Résistez à cette tentation, très forte chez la plupart des jeunes gens, qui pousse à dévoiler les faiblesses et les infirmités des autres dans le dessein de divertir une compagnie ou de montrer sa propre supériorité. Vous pourrez un moment avoir les rieurs de votre côté ; mais vous vous serez fait des ennemis irréconciliables. Ceux-là même qui riaient avec vous d'abord, après y avoir réfléchi, vous craindront et par conséquent vous haïront. De plus il y a de la méchanceté dans une pareille con- duite et un bon cœur cherche plutôt à cacher qu'à exposer les faiblesses et les infortunes d'autrui. Si vous avez de l'esprit, employez-le à plaire, non à blesser.

{Lettre CXXIX — 5 septembre 1748)

Un grand nombre de gens assemblés s'animent l'un l'autre, et sont portés à faire quelque chose soit bien soit mal, mais du mal plus souvent.
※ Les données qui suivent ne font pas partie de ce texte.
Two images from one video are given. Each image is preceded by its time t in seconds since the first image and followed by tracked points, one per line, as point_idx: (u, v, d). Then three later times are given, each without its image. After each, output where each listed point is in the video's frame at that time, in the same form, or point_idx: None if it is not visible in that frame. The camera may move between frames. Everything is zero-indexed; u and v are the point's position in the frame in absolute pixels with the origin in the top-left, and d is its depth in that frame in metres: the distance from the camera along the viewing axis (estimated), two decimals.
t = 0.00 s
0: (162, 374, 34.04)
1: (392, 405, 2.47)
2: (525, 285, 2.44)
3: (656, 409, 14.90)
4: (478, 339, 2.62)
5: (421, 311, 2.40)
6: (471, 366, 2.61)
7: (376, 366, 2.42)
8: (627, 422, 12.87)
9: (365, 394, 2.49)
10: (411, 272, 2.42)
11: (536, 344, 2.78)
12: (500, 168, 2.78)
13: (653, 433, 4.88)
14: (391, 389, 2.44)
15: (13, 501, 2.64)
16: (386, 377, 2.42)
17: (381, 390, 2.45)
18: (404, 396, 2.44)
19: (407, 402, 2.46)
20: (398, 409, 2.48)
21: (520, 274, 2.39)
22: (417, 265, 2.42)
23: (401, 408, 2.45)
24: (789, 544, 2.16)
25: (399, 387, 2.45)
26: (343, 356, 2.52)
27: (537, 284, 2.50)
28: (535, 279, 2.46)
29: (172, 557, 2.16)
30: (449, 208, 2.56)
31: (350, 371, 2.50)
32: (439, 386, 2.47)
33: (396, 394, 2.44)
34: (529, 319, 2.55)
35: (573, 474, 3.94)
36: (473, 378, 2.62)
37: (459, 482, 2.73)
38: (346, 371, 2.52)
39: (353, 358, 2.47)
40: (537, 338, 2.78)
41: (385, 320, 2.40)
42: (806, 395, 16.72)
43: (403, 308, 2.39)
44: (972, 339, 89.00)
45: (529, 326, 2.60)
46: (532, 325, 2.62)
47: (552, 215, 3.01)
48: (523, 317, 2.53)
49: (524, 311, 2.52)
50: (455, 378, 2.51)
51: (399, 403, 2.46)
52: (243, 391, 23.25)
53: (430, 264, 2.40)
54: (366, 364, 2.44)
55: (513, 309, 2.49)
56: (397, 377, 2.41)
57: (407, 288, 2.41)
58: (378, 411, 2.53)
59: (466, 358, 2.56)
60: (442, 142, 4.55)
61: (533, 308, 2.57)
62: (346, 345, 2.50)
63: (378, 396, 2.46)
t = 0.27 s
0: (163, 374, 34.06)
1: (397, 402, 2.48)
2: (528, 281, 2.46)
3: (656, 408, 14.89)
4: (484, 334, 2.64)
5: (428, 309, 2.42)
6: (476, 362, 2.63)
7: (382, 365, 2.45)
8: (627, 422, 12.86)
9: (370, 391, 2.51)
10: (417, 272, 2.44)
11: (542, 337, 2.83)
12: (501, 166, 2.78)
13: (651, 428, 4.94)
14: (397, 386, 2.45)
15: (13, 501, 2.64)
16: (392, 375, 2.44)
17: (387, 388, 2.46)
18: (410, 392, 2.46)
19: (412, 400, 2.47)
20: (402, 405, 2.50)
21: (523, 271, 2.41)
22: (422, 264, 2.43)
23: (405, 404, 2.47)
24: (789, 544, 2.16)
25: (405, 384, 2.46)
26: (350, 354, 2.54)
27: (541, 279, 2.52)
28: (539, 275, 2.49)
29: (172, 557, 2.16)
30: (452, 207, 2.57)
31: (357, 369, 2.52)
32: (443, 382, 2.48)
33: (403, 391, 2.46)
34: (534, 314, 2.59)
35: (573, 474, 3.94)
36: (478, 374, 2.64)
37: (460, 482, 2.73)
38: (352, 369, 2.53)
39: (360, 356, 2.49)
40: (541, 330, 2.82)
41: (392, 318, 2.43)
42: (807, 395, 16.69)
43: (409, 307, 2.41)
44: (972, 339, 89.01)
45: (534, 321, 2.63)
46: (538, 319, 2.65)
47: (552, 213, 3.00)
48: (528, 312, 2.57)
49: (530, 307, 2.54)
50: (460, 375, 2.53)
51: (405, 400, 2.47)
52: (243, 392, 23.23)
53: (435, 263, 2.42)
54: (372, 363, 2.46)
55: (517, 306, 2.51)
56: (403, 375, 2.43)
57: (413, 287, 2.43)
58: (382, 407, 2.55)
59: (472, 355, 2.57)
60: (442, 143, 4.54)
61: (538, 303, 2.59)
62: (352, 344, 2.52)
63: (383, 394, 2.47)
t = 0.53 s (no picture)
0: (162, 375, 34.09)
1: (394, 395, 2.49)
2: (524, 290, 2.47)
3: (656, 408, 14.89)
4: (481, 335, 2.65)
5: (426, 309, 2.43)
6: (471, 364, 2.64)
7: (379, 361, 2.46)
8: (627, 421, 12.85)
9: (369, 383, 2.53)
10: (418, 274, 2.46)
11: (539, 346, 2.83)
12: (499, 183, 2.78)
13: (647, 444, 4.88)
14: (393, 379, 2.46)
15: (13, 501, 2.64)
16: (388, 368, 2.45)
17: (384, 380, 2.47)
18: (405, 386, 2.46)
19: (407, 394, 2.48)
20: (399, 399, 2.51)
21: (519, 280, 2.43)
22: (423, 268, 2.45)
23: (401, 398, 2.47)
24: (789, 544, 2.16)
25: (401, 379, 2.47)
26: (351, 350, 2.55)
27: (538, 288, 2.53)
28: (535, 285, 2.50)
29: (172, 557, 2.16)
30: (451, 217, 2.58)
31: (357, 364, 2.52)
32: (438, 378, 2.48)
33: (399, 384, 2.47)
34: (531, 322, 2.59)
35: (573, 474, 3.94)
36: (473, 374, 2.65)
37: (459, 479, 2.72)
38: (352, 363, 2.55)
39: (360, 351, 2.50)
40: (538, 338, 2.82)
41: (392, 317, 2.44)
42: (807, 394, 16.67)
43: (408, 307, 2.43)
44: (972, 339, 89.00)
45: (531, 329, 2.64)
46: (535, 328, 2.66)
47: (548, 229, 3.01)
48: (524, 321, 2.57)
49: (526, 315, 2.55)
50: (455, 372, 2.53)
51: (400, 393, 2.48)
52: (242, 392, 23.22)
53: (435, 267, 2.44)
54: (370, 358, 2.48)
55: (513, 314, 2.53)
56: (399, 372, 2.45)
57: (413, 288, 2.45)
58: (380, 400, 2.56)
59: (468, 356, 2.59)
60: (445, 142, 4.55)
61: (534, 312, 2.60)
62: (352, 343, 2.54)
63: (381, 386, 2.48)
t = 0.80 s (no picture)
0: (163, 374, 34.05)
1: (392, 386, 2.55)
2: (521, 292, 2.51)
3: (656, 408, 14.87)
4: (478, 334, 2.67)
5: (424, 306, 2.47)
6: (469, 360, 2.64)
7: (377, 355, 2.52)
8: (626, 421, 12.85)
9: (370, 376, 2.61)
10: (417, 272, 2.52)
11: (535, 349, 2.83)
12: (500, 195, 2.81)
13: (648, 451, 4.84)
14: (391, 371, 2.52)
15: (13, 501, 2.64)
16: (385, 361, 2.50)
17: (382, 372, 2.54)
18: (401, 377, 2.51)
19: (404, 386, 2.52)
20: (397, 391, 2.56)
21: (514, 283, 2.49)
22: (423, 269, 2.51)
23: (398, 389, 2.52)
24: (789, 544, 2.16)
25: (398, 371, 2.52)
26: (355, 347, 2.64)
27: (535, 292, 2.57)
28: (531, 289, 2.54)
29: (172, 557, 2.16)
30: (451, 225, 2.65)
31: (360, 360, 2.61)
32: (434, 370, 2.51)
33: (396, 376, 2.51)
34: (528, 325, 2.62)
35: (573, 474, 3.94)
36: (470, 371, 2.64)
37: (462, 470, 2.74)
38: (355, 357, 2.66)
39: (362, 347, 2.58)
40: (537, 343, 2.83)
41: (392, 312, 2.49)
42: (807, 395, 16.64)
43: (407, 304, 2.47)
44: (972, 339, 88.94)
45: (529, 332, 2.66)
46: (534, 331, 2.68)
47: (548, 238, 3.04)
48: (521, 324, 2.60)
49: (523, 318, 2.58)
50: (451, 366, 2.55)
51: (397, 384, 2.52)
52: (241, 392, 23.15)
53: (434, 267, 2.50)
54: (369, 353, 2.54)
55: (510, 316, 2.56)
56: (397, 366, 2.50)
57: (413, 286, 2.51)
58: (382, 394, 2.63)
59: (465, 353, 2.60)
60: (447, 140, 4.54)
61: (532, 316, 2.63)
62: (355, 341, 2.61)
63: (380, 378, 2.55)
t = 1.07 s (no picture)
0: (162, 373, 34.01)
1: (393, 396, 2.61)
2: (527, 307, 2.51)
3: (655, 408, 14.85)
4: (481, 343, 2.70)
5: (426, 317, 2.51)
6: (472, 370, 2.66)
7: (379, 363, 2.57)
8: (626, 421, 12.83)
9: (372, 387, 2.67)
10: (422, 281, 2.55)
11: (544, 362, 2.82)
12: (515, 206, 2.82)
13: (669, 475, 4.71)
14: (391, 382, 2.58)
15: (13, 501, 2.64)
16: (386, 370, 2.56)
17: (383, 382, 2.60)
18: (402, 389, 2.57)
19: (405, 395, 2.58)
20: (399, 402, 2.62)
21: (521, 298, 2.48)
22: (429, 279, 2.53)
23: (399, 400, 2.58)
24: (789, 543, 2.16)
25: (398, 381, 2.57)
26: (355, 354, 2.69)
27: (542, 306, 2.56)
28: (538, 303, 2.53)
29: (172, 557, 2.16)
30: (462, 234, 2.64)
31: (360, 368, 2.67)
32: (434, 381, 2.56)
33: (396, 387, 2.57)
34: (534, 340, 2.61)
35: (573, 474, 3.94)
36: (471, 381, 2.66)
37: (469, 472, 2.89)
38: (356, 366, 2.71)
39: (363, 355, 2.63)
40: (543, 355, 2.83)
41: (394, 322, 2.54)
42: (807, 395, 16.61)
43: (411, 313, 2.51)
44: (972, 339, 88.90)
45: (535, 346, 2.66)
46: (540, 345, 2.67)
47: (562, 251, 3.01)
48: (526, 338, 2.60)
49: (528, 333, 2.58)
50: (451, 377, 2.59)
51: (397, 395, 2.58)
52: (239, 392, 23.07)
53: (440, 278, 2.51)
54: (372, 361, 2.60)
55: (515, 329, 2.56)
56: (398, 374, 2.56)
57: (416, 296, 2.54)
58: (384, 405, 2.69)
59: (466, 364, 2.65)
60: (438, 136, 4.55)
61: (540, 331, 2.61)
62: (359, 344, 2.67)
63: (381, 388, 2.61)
Observez toute assemblée qu'il vous plaira et vous trouverez toujours que l'ardeur et l'impétuosité augmentent ou décroissent en proportion du nombre. Si ce nombre est très grand, il semble que tout bon sens et toute raison s'effacent et qu'une soudaine frénésie s'empare de toutes les têtes même les plus froides.